A large sinkhole opened up to the east of Solikamsk-2 in November
as brine inflow levels increased.  
Source: Uralkali OAO public relations 

Potash industry significance

The flooding of a mine is a serious occurrence in any industry, but for salts like potash, the importance of unwanted water flow is magnified by the solubility of the mineral group, which can lead to supportive columns and other structural mine components effectively being dissolved away. 

A complete mine write-off is therefore a sobering prospect for Uralkali.

Solikamsk-2 represents around a fifth of Uralkali’s annual potash capacity, according to Sakhnova and Gazprombank OAO senior fertiliser and transport analyst, Mikhail Ganelin. 

The mine forms 3% of global production capacity according to Fitch Ratings Inc.; the temporary, possibly permanent reduction in output at Solikamsk-2 has caused knock-on effects in the bargaining of pricing contracts in the short term.

Because the long term effects of the mine problems are still unknown, the industry is cautious about basing decisions on an assumption of the outcome. 

Uralkali’s share price, which saw a 19% fall the day after the news at Solikamsk-2 broke, has continued to slide, falling 36% in total since 17 November 2014, partially driven by a fear that events will play out similarly to those of Uralkali Mine 1, which was forced to close after 10 days of rescue efforts that followed increased brine inflow levels in 2006. 

The company has considered bringing forward the development and opening of its Ust-Yayvinsky and Polovodovsky projects to make up for potential Solikamsk-2 capacity losses.

Other Russian fertiliser companies saw substantial share price rises between 17 November and 10 December, as the fall in the Russian rouble against the US dollar reduces domestic production costs, which are then realised in dollar export revenues.

Uralkali may see a positive effect from the currency factor in its upcoming finances release in its EBITDA* figures, despite the company’s current Solikamsk-2 troubles and the likely drop in associated sales volumes and revenue.

Monitoring activities

Uralkali confirmed that the average level of brine flow measured between 18 November, the date of the first detection of elevated brine flow levels, and 10 December, was more than 700 cubic metres per hour.

Water inflow is being recordedthrough brine level checks, additional water monitoring wells are being drilled, the air is being continuously observed for escaping mine gasses, while the sinkhole associated with the flooding is being surveyed by drones and seismic monitoring of the sinkhole area has intensified, the company said.

Raised production volumes

Potash Corp. of Saskatchewan (PotashCorp.)’s CEO, Jochen Tilk, suggested to delegates at the Citigroup Inc. Basic Materials conference in New York in December that the accident could be linked to Uralkali’s increased 2014 production volumes.

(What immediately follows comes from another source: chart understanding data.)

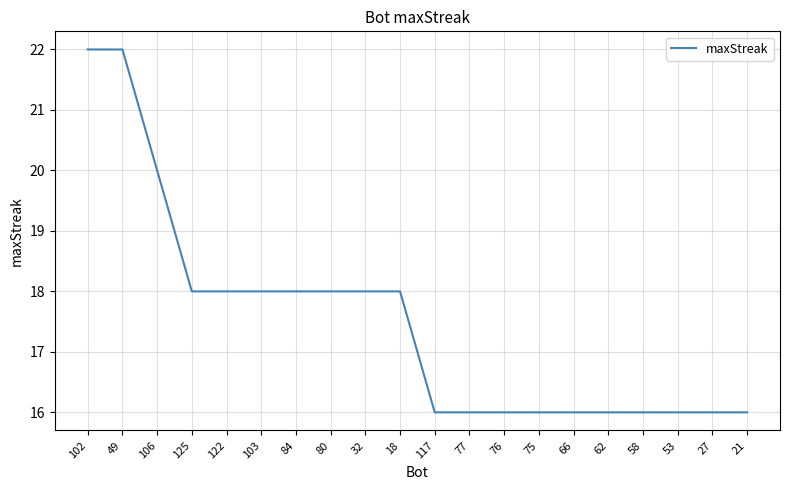

How many lines are shown in the chart?

1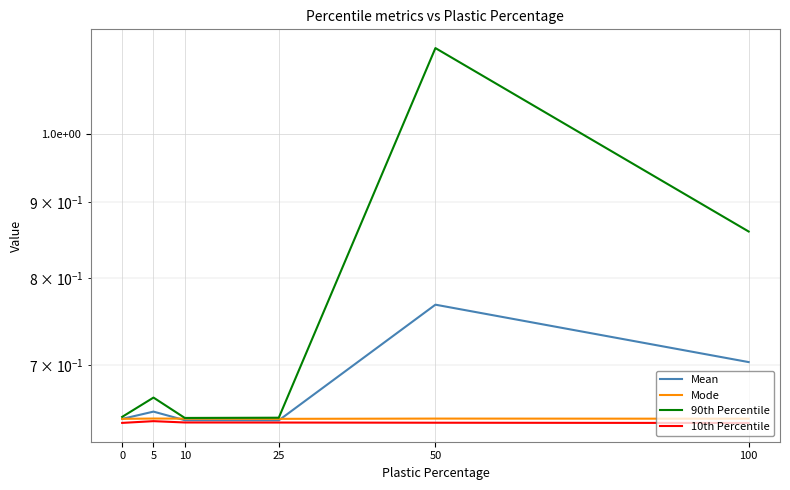

In 90th Percentile, how many points are higher than both neighbors (excluding endpoints)?

2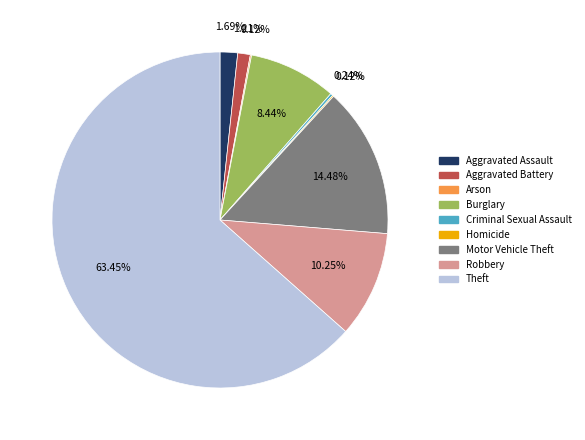

The Aggravated Battery slice represents 1% of the pie. True or false?

True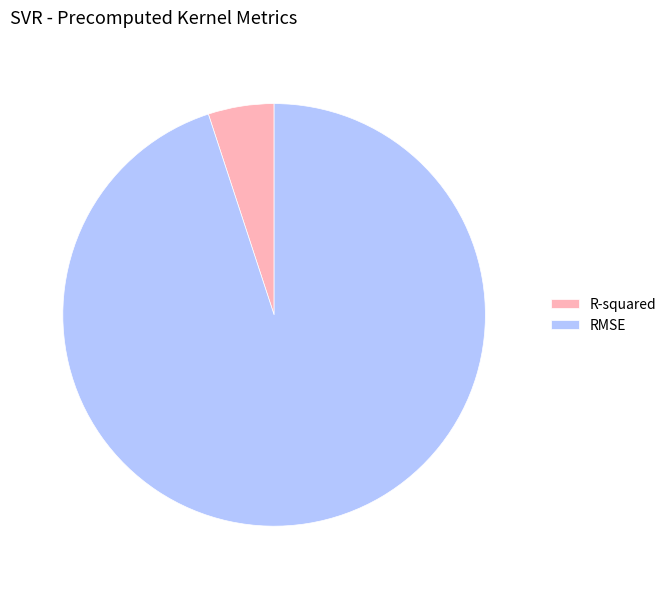

Rank the categories by value from highest to lowest.

RMSE, R-squared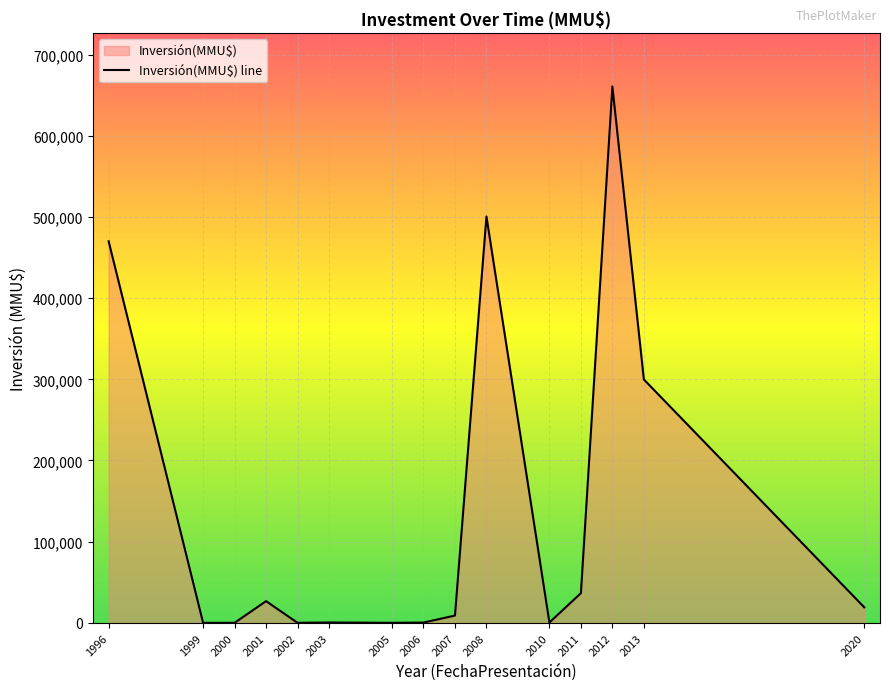

The chart shows a value of 19100 at 2020. True or false?

True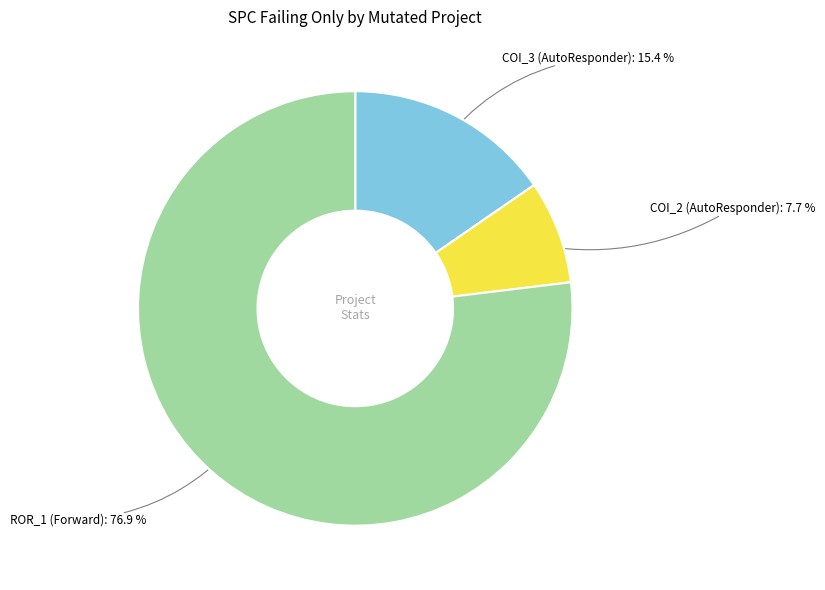

Is there a majority slice in this chart?

Yes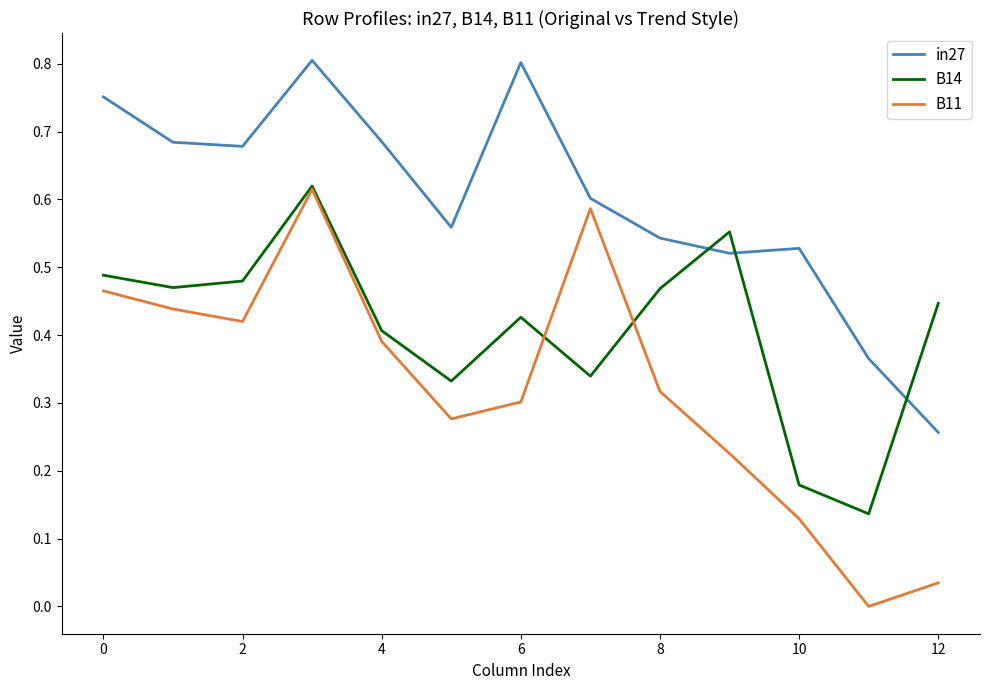

True or false: B11 and in27 intersect in this chart.

False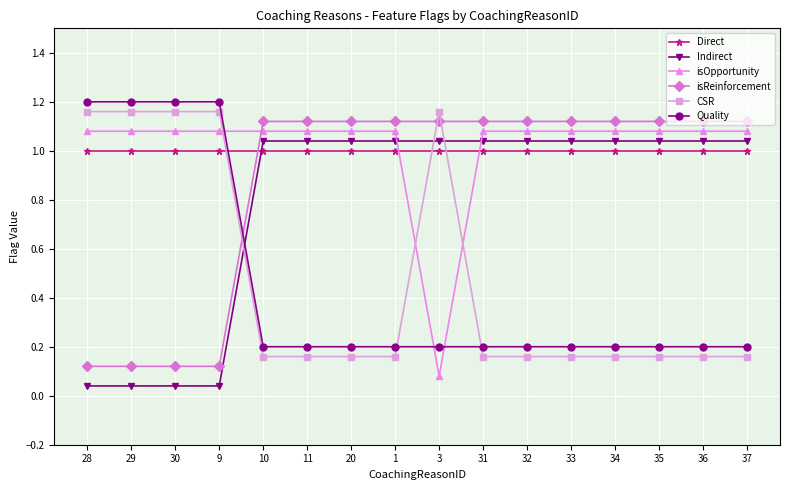

What is the total value across all series at 32?

4.6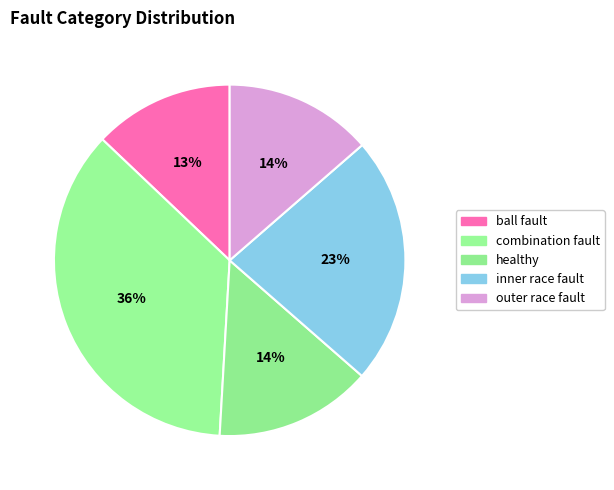

How many segments does this pie chart have?

5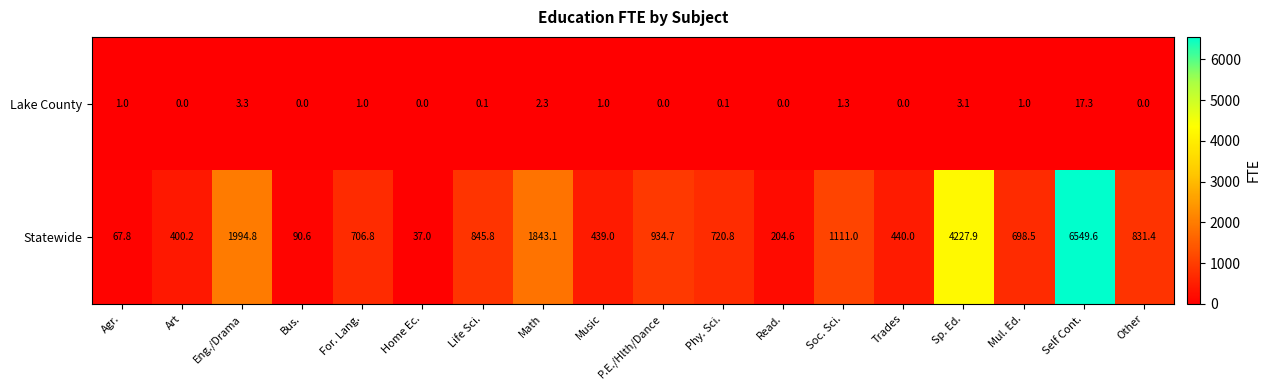

Rank the series at P.E./Hlth/Dance from highest to lowest value.

Statewide, Lake County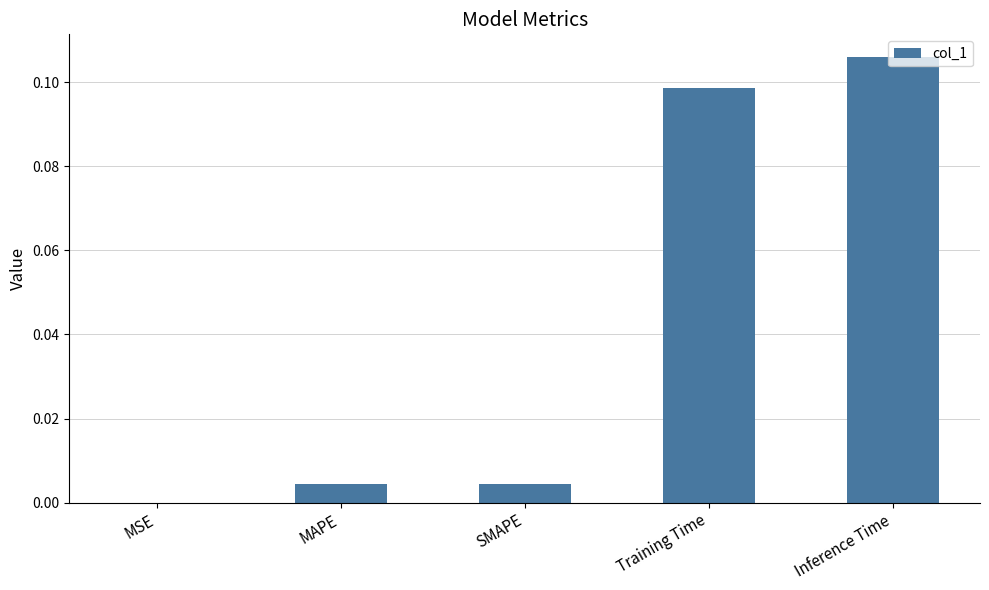

True or false: the data shows 0.0 at Inference Time.

False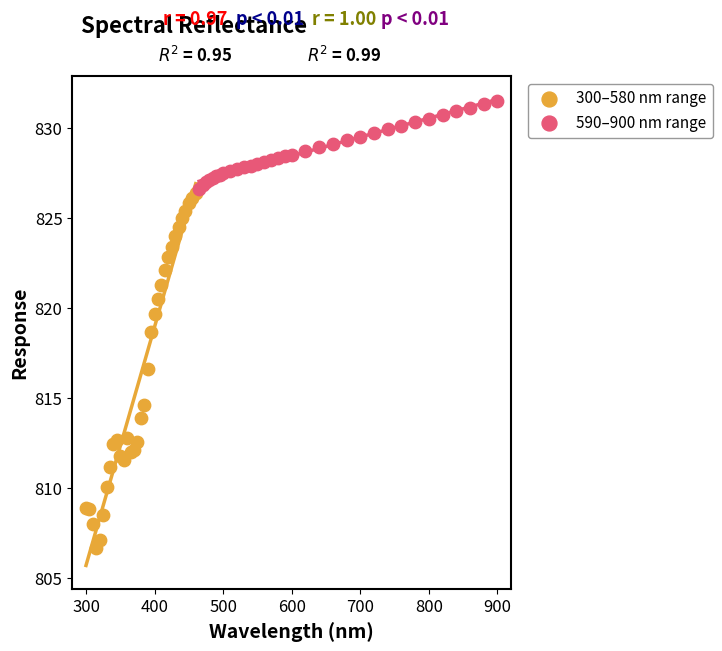

Which series contains the lowest Y value?

300–580 nm range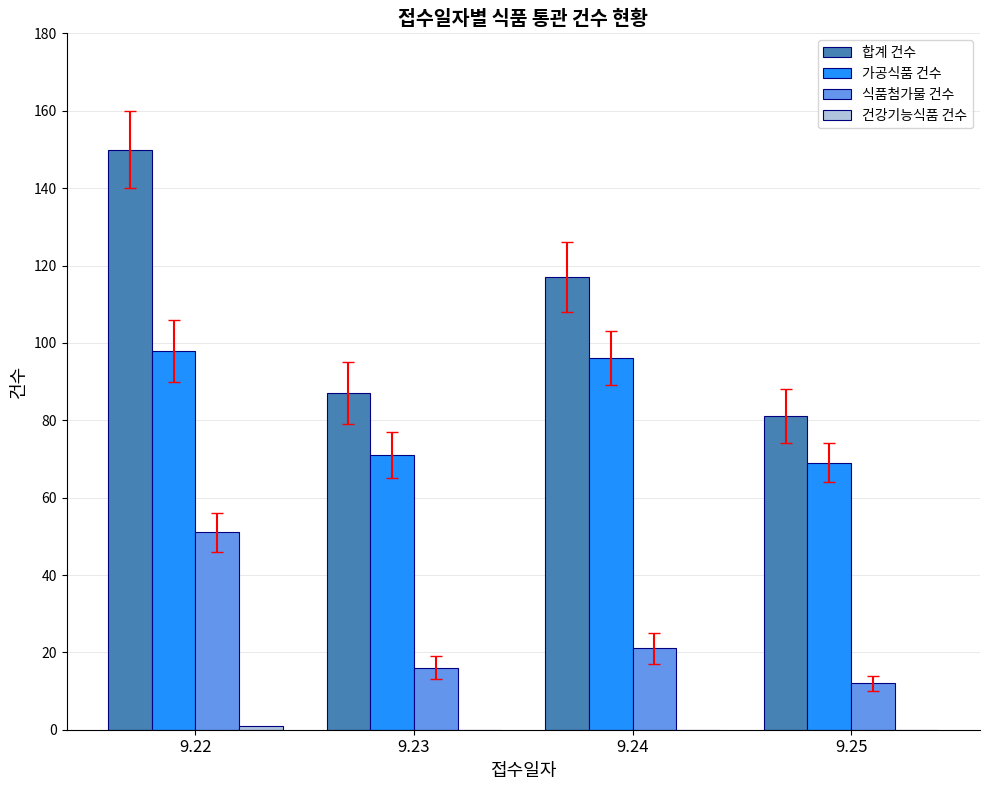

What is the greatest value displayed?

150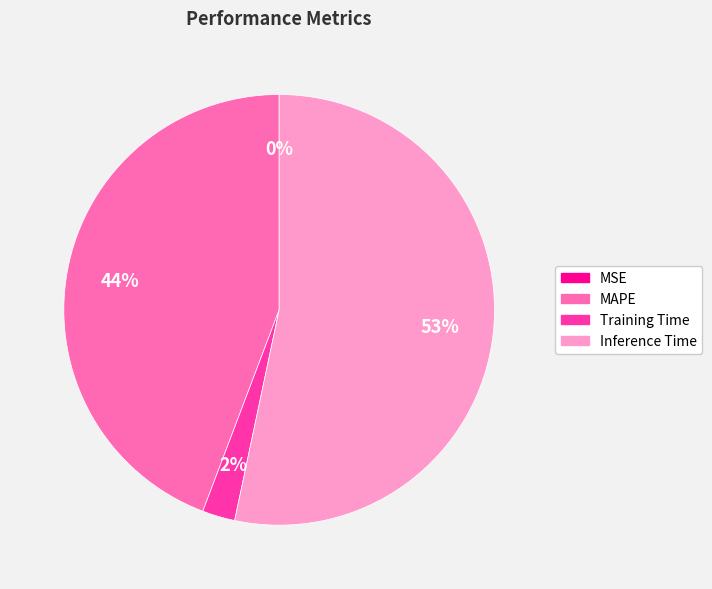

Which slice is the largest?

Inference Time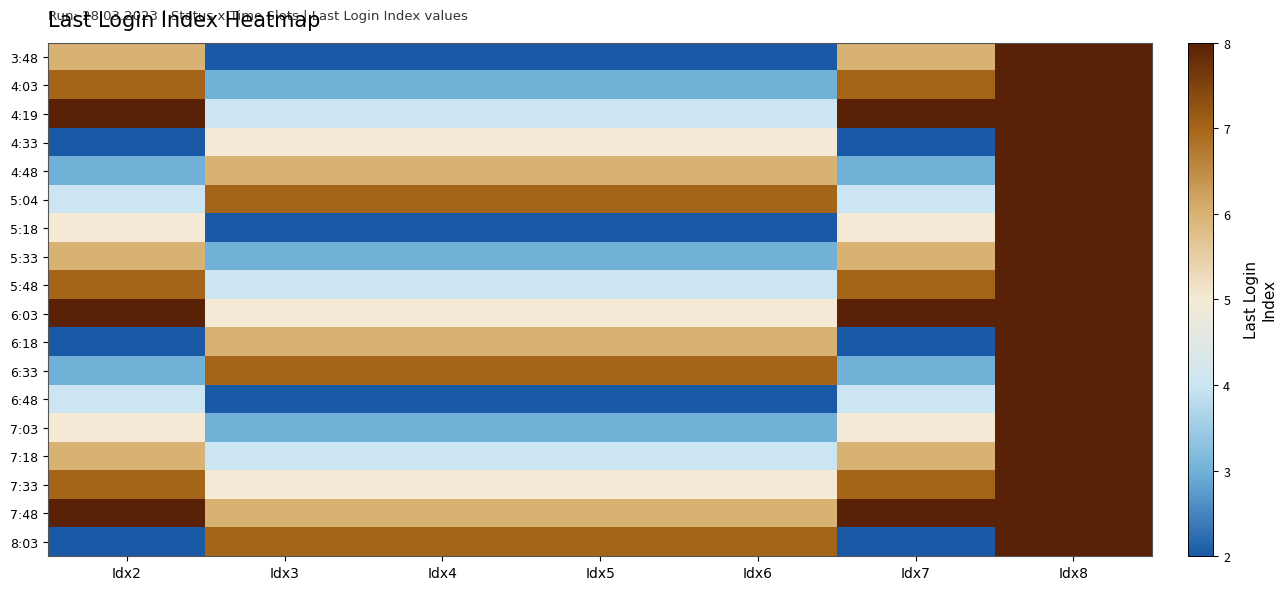

Which series has the largest range (max minus min)?

3:48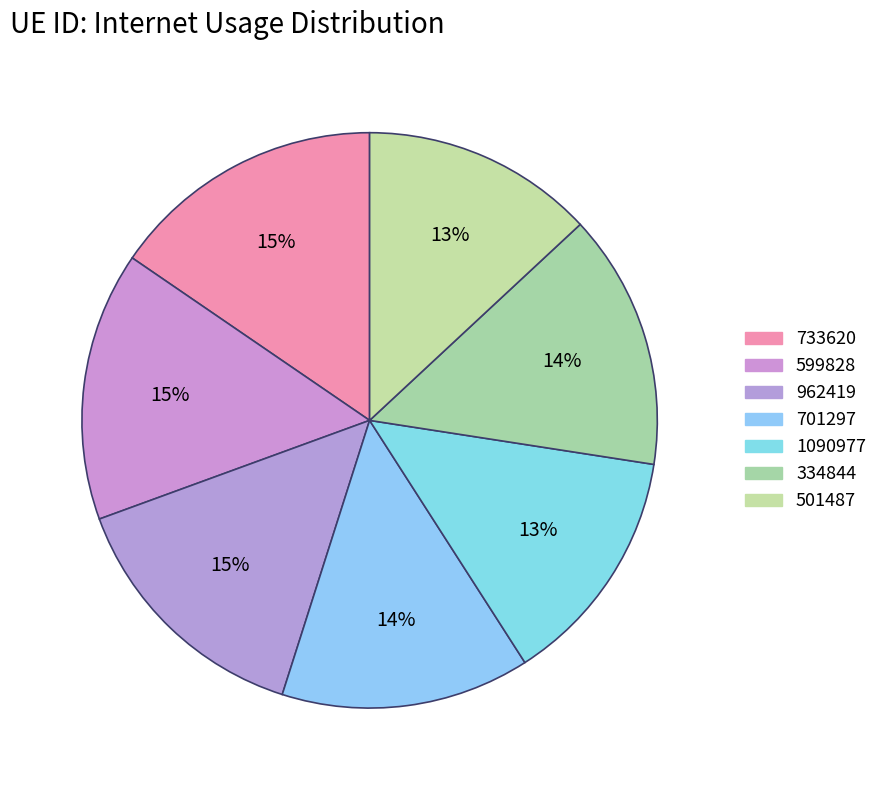

Is it true that 701297 is 14% of the pie?

True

"As a mining engineer, I’m not surprised [by the occurrence of the problems] — I can tell you every time you crank up your operations to a higher limit you will encounter issues," Tilk said.

"Whether it’s a breakdown in equipment, whether it’s due to technical failure: this is what we live by. This is what we have management systems in place for to prevent," he added.

Uralkali said that the 1,266 mine and associated plant employees — of which 771 are mine workers — who are not involved in the rescue efforts are on leave until 15 January 2015, and are being paid two thirds of their average salary. The company is seeking to employ them at the other facilities that it owns.